Ubiquitinated proteins are a critical component of cellular regulation, playing pivotal roles in protein degradation, signaling pathways, and disease processes.
These modified proteins, also known as ubiquitin-conjugated proteins, are regulated by the ubiquitin-proteasome system (UPS), a complex machinery responsible for the targeted destruction of unwanted or damaged proteins.
The process of ubiquitination involves the covalent attachment of the small, regulatory protein ubiquitin to specific lysine residues on target proteins.
This tagging system marks the proteins for degradation by the 26S proteasome, a multi-subunit complex that breaks down the ubiquitinated proteins into smaller peptides.
Researchers can leverage various techniques and tools to study ubiquitinated proteins, such as the use of the proteasome inhibitor MG132, which blocks the degradation of ubiquitinated proteins, and N-ethylmaleimide, which prevents the deubiquitination of proteins.

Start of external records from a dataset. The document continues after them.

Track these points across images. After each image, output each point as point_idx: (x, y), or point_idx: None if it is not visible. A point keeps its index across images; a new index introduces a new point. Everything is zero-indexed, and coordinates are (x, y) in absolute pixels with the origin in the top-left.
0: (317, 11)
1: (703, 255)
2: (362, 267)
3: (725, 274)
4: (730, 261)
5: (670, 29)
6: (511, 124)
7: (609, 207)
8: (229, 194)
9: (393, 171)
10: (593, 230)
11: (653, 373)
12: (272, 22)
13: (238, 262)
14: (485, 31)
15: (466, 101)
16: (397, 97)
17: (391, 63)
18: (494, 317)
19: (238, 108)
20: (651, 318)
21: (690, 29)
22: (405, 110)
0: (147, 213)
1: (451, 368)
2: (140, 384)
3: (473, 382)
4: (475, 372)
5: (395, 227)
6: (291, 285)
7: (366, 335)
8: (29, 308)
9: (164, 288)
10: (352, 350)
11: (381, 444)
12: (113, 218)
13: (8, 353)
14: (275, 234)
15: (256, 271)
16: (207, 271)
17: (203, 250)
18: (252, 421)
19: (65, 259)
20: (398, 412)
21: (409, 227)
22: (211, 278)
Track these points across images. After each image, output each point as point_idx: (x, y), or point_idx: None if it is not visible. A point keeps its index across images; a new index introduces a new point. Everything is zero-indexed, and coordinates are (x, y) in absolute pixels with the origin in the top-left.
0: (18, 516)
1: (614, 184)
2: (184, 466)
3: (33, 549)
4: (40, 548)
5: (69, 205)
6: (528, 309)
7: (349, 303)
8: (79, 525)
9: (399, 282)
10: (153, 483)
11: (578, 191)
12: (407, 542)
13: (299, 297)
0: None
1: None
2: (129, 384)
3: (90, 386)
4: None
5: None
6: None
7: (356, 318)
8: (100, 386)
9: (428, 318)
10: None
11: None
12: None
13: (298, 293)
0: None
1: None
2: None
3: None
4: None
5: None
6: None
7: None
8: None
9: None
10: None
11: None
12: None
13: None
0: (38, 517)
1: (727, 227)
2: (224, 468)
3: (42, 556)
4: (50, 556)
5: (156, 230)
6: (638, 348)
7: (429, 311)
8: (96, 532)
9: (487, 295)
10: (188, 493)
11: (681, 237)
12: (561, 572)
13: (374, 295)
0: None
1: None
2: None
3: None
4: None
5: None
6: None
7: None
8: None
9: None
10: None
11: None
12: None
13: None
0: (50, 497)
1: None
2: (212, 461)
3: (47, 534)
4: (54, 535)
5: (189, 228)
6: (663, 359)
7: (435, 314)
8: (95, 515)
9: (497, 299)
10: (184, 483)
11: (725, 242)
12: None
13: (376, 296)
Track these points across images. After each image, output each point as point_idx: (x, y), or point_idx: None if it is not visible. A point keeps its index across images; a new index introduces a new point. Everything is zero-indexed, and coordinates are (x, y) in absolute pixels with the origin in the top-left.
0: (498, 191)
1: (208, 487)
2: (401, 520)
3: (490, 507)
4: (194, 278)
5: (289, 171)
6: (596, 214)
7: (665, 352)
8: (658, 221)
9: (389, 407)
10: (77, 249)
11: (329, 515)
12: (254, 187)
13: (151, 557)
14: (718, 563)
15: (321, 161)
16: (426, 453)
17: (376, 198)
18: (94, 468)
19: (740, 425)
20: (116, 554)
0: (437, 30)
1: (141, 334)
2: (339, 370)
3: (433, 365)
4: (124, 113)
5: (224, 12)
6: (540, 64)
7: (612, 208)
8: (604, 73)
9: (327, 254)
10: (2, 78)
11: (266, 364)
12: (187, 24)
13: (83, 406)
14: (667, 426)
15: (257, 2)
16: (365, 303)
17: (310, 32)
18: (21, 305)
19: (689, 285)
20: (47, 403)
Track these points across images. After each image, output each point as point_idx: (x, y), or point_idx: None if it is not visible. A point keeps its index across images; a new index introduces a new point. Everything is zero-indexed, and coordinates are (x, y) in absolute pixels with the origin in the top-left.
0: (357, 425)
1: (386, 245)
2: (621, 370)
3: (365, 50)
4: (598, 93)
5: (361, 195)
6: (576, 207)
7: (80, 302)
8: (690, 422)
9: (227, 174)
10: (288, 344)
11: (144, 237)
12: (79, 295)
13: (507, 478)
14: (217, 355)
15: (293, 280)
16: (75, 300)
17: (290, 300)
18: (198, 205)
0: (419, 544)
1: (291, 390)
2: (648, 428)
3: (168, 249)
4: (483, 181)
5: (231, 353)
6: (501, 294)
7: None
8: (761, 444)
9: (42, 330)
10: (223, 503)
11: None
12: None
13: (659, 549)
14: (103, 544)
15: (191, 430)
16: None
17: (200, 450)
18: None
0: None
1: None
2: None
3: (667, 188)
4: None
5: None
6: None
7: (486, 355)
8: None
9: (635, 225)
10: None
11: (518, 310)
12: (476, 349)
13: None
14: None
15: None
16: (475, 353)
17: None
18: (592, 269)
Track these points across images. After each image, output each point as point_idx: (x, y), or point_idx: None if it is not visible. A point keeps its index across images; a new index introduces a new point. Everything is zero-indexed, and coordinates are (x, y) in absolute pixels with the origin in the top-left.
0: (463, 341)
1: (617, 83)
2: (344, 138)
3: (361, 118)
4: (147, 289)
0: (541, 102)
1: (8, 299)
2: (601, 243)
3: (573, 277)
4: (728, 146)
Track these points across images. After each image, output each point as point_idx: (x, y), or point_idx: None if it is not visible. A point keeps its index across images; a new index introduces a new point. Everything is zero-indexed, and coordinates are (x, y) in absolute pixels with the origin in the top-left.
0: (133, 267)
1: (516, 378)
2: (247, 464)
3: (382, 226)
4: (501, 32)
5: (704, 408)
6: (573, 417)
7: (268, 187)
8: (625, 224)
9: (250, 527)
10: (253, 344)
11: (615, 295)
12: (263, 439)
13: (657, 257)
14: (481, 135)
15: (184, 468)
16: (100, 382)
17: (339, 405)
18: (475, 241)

Affinity-based purification methods, like those employing Ni-NTA agarose beads or Anti-FLAG M2 affinity gel, can be used to isolate and identify ubiquitinated proteins.
Ubiquitin, the key player in this process, is a small, highly conserved protein that can be conjugated to target proteins, marking them for degradation.
The Ubiquilin 1 Tandem UBA (TUBE2) Agarose is a useful tool for the enrichment and study of ubiquitinated proteins.
Understanding the complex mechanisms of ubiquitination and the interplay of ubiquitinated proteins is crucial for unraveling the intricacies of cellular regulation and disease pathogenesis.
By utilizing the powerful AI-driven platform of PubCompare.ai, researchers can optimize their research protocols, identify the best products and procedures, and achieve enhanced reproducibility and accuracy in their studies on ubiquitinated proteins.